There's no way Berry could have known that moment would alter the course of his life forever.
It was arguably the most famous stolen base in baseball history, as Roberts wound up scoring the game-tying run on a Bill Mueller single off New York Yankees closer Mariano Rivera and the Boston Red Sox then went on to win Game 4 in extra innings before overcoming a 3-0 deficit in the series.
Of course, the Red Sox then broke the Curse of the Bambino and ended their 86-year drought by winning the World Series.
The Cubs called Berry up to the majors when rosters expanded on Sept. 1 and the 30-year-old outfielder/pinch-runner was quick to admit he wouldn't even be here without Roberts' heroics 11 years ago.
Berry wound up in Boston at the end of 2013, where he served as a designated pinch-runner and earned a ring with the world champion Red Sox.
"I talked to [Roberts] in '13 when I got over there to the Red Sox," Berry said. "I told him, 'You don't know this, but 2004 got me a job now in 2013.'
"What he did allowed me to be part of that World Series team. I was grateful for that. He had no idea how much he changed the game back then and how it was going to affect everything now.
"It's continued to get me a job and give me and opportunity to come out here and help ballclubs."
Berry is essentially up with the Cubs as a designated runner.

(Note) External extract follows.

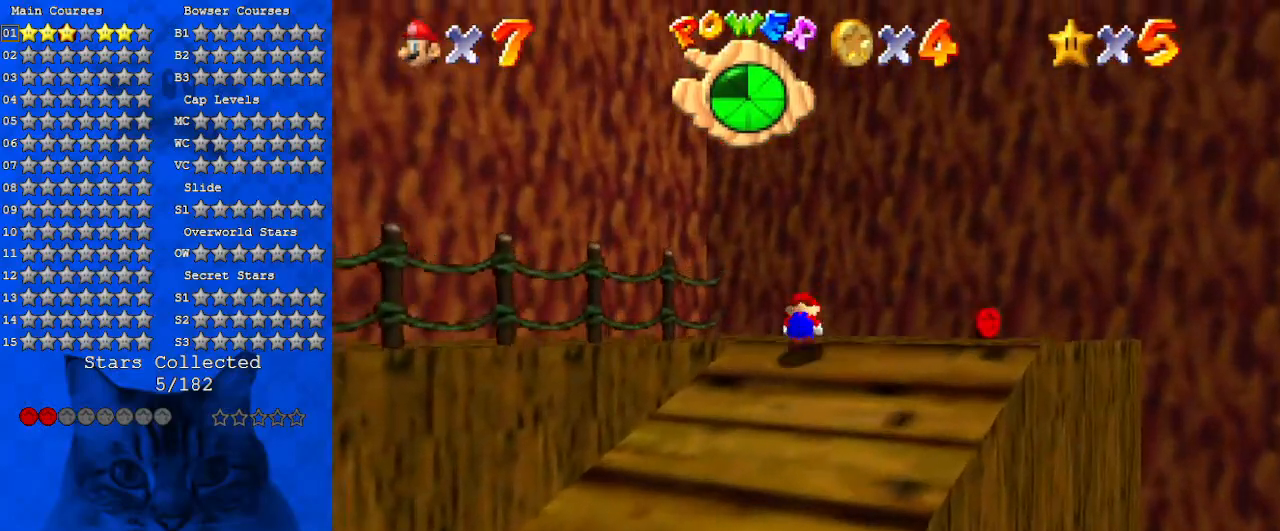
{"keys": ["shift"], "events": [[33, "ctrl", "down"], [133, "ctrl", "up"], [166, "shift", "up"], [166, "up", "up"], [233, "shift", "down"], [266, "down", "down"], [300, "shift", "up"], [366, "down", "up"], [366, "shift", "down"]]}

He's a perfect 25-for-25 in stolen-base attempts in his big-league career and that speed and sense on the basepaths has helped him bounce around to eight different organizations since he broke into professional baseball in 2006 as a fifth-round pick of the Philadelphia Phillies.

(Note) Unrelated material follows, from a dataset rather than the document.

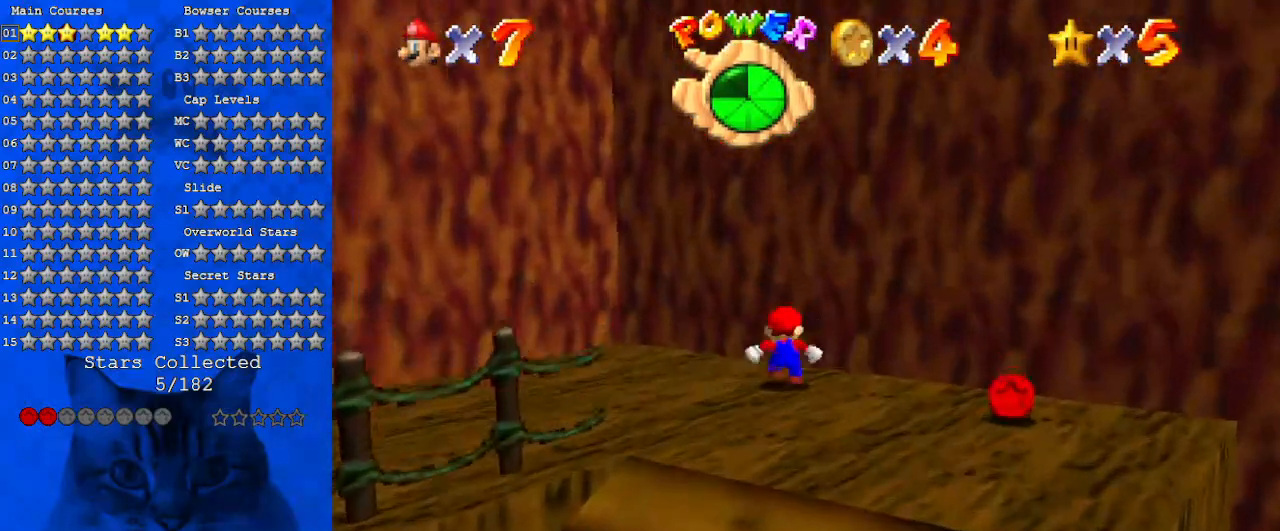
{"keys": ["left", "right"], "events": [[100, "left", "down"], [100, "up", "down"], [266, "ctrl", "down"], [266, "up", "up"], [333, "down", "down"], [333, "left", "up"], [333, "right", "down"], [366, "shift", "up"], [433, "ctrl", "up"], [433, "down", "up"], [500, "left", "down"]]}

Berry stole three bases without recording a plate appearance with the Red Sox during their 2013 run, but the speedster also made it to the World Series in 2012 with the Detroit Tigers as an everyday outfielder.
He sees a lot of similarities between the 2015 Cubs and both those teams that made deep runs in October.
"In 2013, everybody was real close - a tight-knit group," Berry said. "Here, it's the same thing. Everybody's loud, everybody's vocal, everybody's fired up every day.
"The celebrations and everything after the games when we win and how everybody's pulling for each other - it's the same feeling. I feel like a winning team has to have that love and that passion for the game for one another.
"It's definitely here. It's pretty fun to be here and be a part of it."
At the same time, Berry also said this Cubs team has its own identity and is different from the other winning teams he's been on. He attributes most of that to youth.
"These boys are loud, these boys are wild, these boys are hungry," Berry said. "You've got a lot of young guys here that are on the verge of doing something they've never done before. They're all excited and it's all new to them.
"It's nice to have that freshness - everybody out here and being hungry and ready to go."